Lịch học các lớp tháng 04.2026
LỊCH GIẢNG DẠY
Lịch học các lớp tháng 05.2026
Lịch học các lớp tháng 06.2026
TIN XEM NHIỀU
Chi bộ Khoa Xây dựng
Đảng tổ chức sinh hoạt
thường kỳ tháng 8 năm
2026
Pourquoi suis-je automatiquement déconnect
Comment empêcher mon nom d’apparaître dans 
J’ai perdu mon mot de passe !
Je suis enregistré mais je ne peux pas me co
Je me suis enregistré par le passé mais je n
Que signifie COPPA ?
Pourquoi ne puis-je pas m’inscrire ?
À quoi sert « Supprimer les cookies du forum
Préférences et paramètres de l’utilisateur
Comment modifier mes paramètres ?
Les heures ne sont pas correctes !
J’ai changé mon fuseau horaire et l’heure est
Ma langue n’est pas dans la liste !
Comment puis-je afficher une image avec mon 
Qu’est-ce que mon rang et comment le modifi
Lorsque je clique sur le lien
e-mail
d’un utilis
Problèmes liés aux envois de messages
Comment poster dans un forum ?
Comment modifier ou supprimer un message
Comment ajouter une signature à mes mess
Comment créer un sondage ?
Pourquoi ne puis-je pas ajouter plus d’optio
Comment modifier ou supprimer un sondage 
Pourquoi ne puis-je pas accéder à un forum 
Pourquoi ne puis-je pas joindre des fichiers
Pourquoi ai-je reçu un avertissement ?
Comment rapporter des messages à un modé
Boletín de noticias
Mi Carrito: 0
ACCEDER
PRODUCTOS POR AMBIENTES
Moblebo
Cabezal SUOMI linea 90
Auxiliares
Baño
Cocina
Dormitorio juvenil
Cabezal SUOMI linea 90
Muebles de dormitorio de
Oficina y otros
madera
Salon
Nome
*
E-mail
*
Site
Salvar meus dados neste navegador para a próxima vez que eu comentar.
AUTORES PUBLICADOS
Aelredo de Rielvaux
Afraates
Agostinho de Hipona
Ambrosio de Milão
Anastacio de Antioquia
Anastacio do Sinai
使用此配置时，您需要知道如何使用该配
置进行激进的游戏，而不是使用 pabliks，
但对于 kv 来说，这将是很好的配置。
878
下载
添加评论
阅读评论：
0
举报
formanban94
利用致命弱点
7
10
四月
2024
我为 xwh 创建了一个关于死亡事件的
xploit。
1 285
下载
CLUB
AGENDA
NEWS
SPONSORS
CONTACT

§ Problem to solve
Copy exactly the lines from the one containing "AUTORES PUBLICADOS" through the last line of the records, both included, and nothing else.

§ Output for this task
AUTORES PUBLICADOS
Aelredo de Rielvaux
Afraates
Agostinho de Hipona
Ambrosio de Milão
Anastacio de Antioquia
Anastacio do Sinai
使用此配置时，您需要知道如何使用该配
置进行激进的游戏，而不是使用 pabliks，
但对于 kv 来说，这将是很好的配置。
878
下载
添加评论
阅读评论：
0
举报
formanban94
利用致命弱点
7
10
四月
2024
我为 xwh 创建了一个关于死亡事件的
xploit。
1 285
下载
CLUB
AGENDA
NEWS
SPONSORS
CONTACT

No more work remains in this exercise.